OKLAHOMA Injured CITY (AP) -- A tornado moved through northwestern Oklahoma City Thursday, injuring at least five people, including a 7-year-old girl and a couple critically hurt when their travel trailer
Thursday, March 29th 2007, 5:03 pm
By: News On 6
OKLAHOMA Injured CITY (AP) -- A tornado moved through northwestern Oklahoma City Thursday, injuring at least five people, including a 7-year-old girl and a couple critically hurt when their travel trailer was destroyed.
The man and woman who were in the trailer were transported to a hospital by paramedics, said Emergency Medical Services Authority spokeswoman Lara O'Leary.
A 7-year-old girl was taken to a hospital, where she received 17 staples for cuts, and two people were injured when the van he was driving along the Kilpatrick Turnpike was thrown from the highway into a concrete culvert, said Oklahoma City Deputy Fire Chief Tony Young.
More than 50 buildings sustained heavy damage, power poles were snapped and trees were uprooted along a path of destruction about seven miles long, Young said.
"Our command post is set up, and we're taking this by mile sections and sending crews out to check on people," Young said.
It was the second straight day of volatile weather in the Midwest. There were at least 65 tornado reports Wednesday in Oklahoma, Texas, Kansas, Colorado and Nebraska, according to the National Weather Service. Four deaths were reported in those storms.
Based on Thursday's damage, the National Weather Service confirmed that a tornado had gone through the Oklahoma City area at about 4:20 p.m. CDT.
Joyce Eels, who lives in far northwestern Oklahoma City, said the tornado took off most of the roof of her home, but she counted herself lucky that nobody was home when the storm hit.
"All the important things are OK. My husband and family are OK. That's the important stuff," Eels said. "My husband's words when he saw the damage were: 'I don't think we'll be staying here for a while."
"An 18-wheeler was blown over, eight to 10 cars are in a ditch, power poles are broken, trees are overturned, there's heavy roof damage, outbuildings destroyed," said Ty Judd, a National Weather Service meteorologist. "We can safely call that a tornado."
A second tornado touched down briefly near Hillsdale in north-central Oklahoma, knocking down power lines and damaging four barns, but there were no reports of injuries, said Garfield County Emergency Management Director Mike Honigsberg.
Oklahoma Gas and Electric said about 12,000 customers lost power, but the utility had that outage figure down to 6,000 within about an hour. Only about 400 customers, most of them in western Oklahoma city, were without power later Thursday night.

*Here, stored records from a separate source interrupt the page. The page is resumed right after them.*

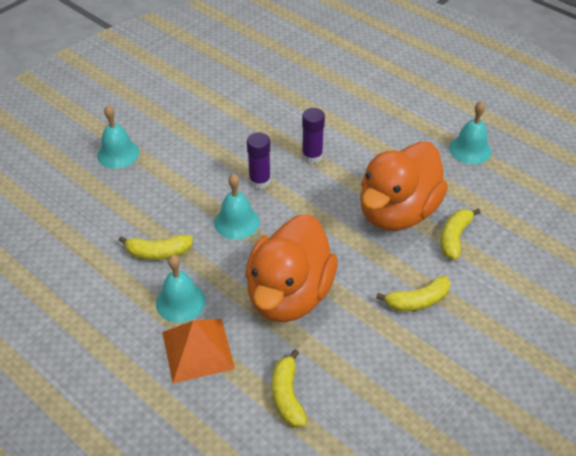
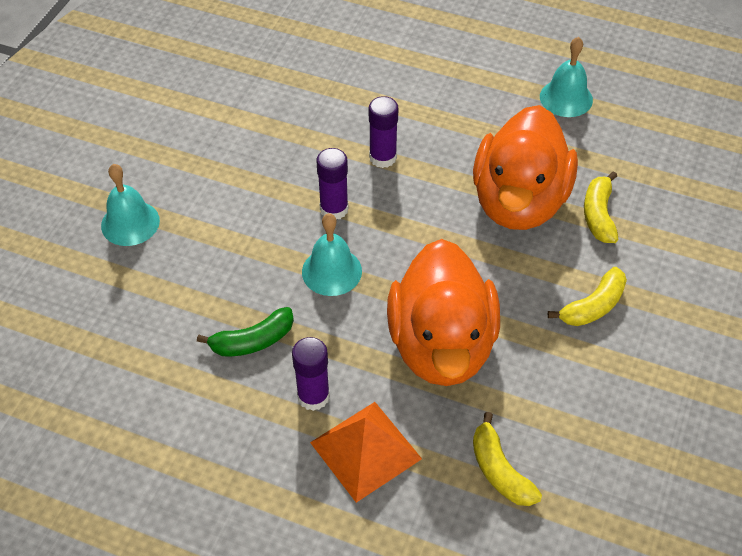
camera: 20 degrees left, 5 degrees up
yellow banana [119,235,193,260] -> green banana [197,307,294,356]
turquoise bell [156,255,206,323] -> purple glue stick [292,337,330,411]

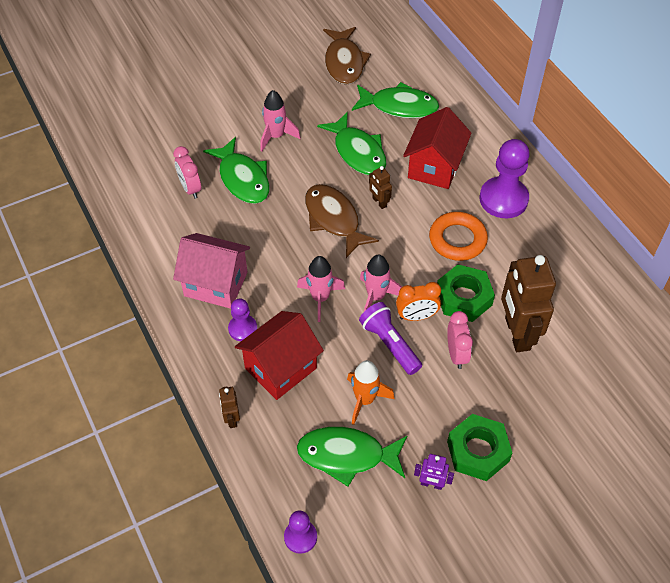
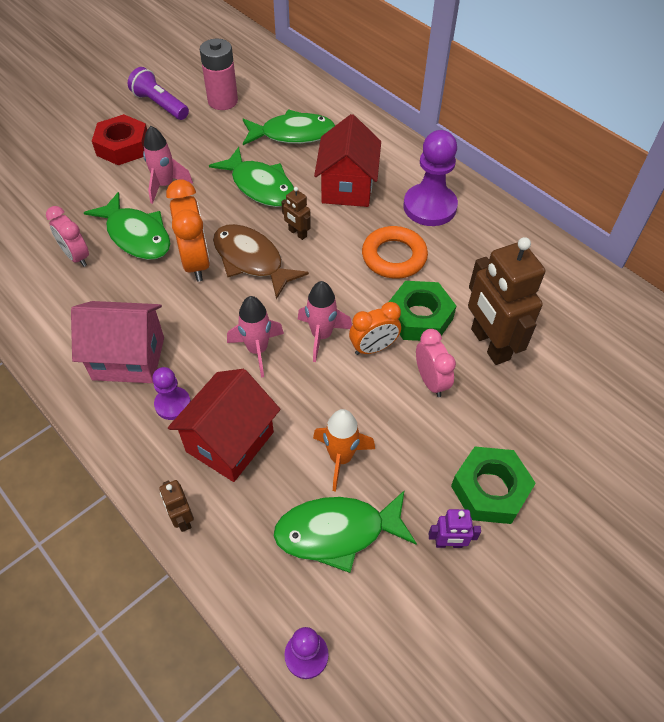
camera: 15 degrees left, 0 degrees up
brown fish [323,27,371,84] -> pink battery [200,39,238,110]
purple flashlight [359,302,422,375] -> purple flashlight moved to [128,67,189,120]
none -> red nut [92,114,147,165]
none -> orange clock [166,180,210,282]

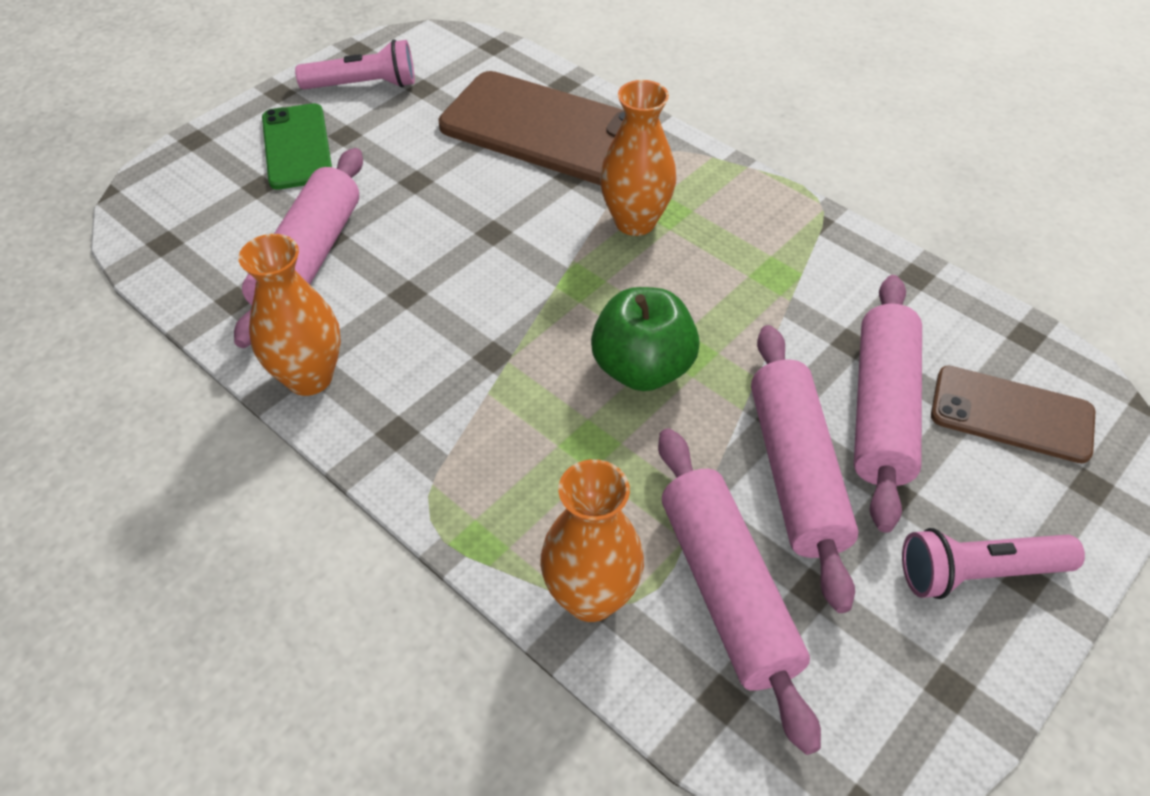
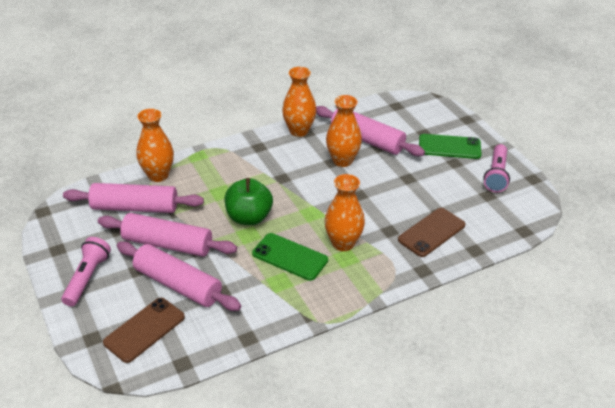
camera: 110 degrees right, 10 degrees down
brown phone [438,71,625,185] -> brown phone [398,208,465,257], size x0.58
none -> green phone [252,233,328,281]
none -> orange vase [326,95,362,167]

Television news video showed a private jet had run off the end of the runway into grass and mud at Wiley Post Airport in western Oklahoma City.
The National Weather Service issued a tornado watch Thursday afternoon for 34 counties stretching from the northeastern corner of the state near Missouri to south-central Oklahoma along the Texas border and including all of southeastern Oklahoma except McCurtain County in the farthest southeastern corner of the state.
Tulsa, the largest city in northeastern Oklahoma, was included in the tornado watch area and a severe thunderstorm warning.
The storms that pummeled the area were the result of an upper-level storm system pushing wet, moist air over the region, where it mixed with cooler air and caused waves of severe thunderstorms, said NWS forecaster Daryl Williams.
The system is expected to remain in the state through Friday evening before it moves east and out of the state, and the threat of severe weather is expected to lessen as the storm passes, Williams said.
"Until it moves out, it's going to kick off heavy thundershowers and rain," Williams said.
On Wednesday night, Vance and Barbra Woodbury of Elmwood were killed when a tornado blew apart their home in the Oklahoma Panhandle.
The tornado struck about 2 miles east of Elmwood, a small community in southern Beaver County, about 250 miles northwest of Oklahoma City, said Michelann Ooten, a spokeswoman for the Oklahoma Department of Emergency Management.
In the Texas Panhandle, Monte Ford, 53, of Elk City, Okla., died Wednesday evening when he was thrown from a trailer when it rolled from high winds in a Hemphill County oilfield, authorities said. He was an employee of Houston-based Express Energy Services.
In the small eastern Colorado town of Holly, a tornado as wide as two football fields killed one person and injured at least 10, authorities said.